At some point we started using "banker's boxes" (letter wide, legal deep) to store comics in, bagged and boarded, generally with two comics per bag (board in between), in two rows. Mostly alphabetical by character, not a big deal beacuse in those days we were Marvel zombs (plus Groo, GI Joe and Transformers). While we always split costs, at some point I became the buyer and he became the cataloguer. He moved to Maine several years ago and most of the collection went with him, except for a couple longboxes of things only I was interested in. These longboxes are organized thus: Savage Dragon and Transformers fill one box; everything else is in the other (more or less alpha by character).

When I last visted him in Maine (haven't in about four years) comics for the previous four or five years were in various unorganized piles; I have no idea how he's managing things these days. He's been reading and organizing for the last two or so years, redoing a database and sending me lists of what we got that he's read so I can tell him if I think it should go or not. (Sometime or another the collection was separated into companies but still alpha by character) We still split costs and I send him new books three or four times a year.

I have bought collected books for almost as long as I've bought comics. I had stacks of unorganized books in several places of my apartment ... up until this January, when I yanked everything and put everything in order by character (mixed with by author, if not a "superhero" title) as well as culling stuff that no longer interests for a third time in five years.

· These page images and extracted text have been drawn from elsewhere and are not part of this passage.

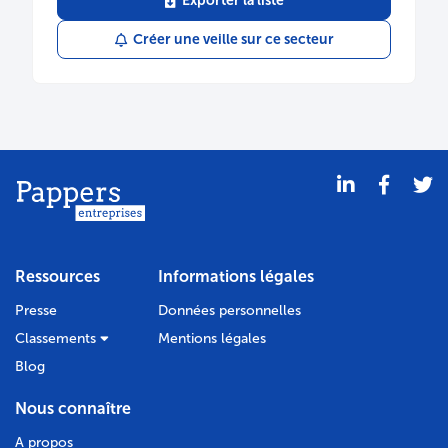
Exporter la liste
Créer une veille sur ce secteur
Ressources
Informations légales
Presse
Données personnelles
Classements
Mentions légales
Blog
Nous connaître
A propos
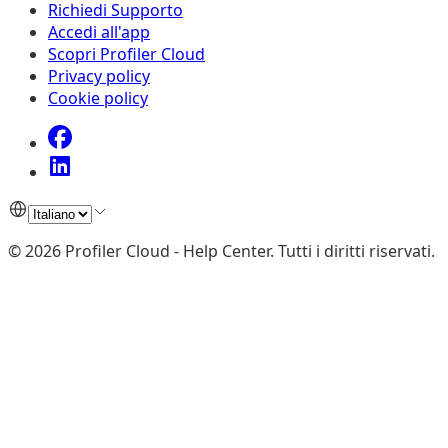
Richiedi Supporto
Accedi all'app
Scopri Profiler Cloud
Privacy policy
Cookie policy
©
2026
Profiler Cloud - Help Center
.
Tutti i diritti riservati.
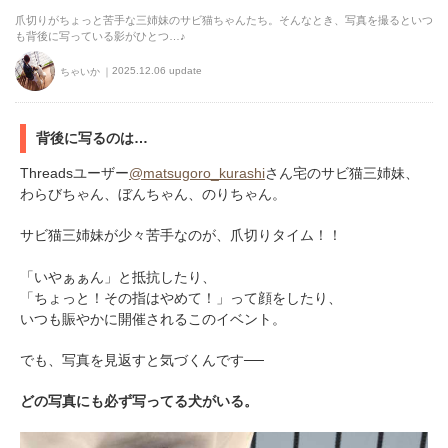
爪切りがちょっと苦手な三姉妹のサビ猫ちゃんたち。そんなとき、写真を撮るといつ
も背後に写っている影がひとつ…♪
2025.12.06 update
ちゃいか
背後に写るのは…
Threadsユーザー
@matsugoro_kurashi
さん宅のサビ猫三姉妹、
わらびちゃん、ぼんちゃん、のりちゃん。
サビ猫三姉妹が少々苦手なのが、爪切りタイム！！
「いやぁぁん」と抵抗したり、
「ちょっと！その指はやめて！」って顔をしたり、
いつも賑やかに開催されるこのイベント。
でも、写真を見返すと気づくんです──
どの写真にも必ず写ってる犬がいる。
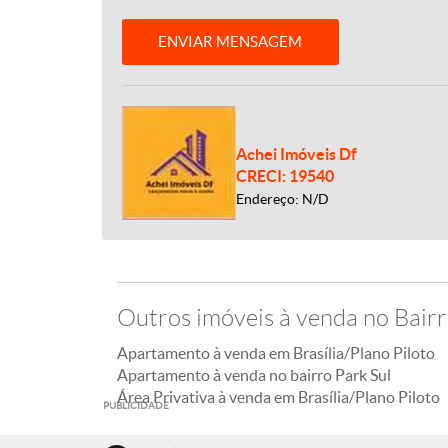
ENVIAR MENSAGEM
Achei Imóveis Df
CRECI: 19540
Endereço: N/D
Outros imóveis à venda no Bairr
Apartamento à venda em Brasília/Plano Piloto
Apartamento à venda no bairro Park Sul
Área Privativa à venda em Brasília/Plano Piloto
PUBLICIDADE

The culled books are, at this point, about the same amount as the "keep" stuff, which fills 14 shelves about 26 inches wide.

Wow, that was long. Uh, the short version is, organized by character.


I'm mostly longbox, but I recently got a great spinner rack (for twenty bucks!!) at a flea market. It's a little beat up, but it holds TONS of comics.

I have Kirby in one whole box of his own, yanked out of contintuity, just like that!

Mike, I have a huge question I need help on: how do I store original artwork? Some of my friends have original pages framed . . . is this a good idea? How do I keep my (one, prized) Kirby Kreation (a Machine Man page) safe--yet showable?

Please help!


Gorjus - I'm not an expert in this particular field, by any means, but I think so long as you have it framed and out of direct sunlight, it should be fine. Perhaps there's some kind of coated glass for additional protection? I honestly don't know.

We've had a couple of original pieces up on a wall in the store for several years now, and they don't show any signs of fading and such.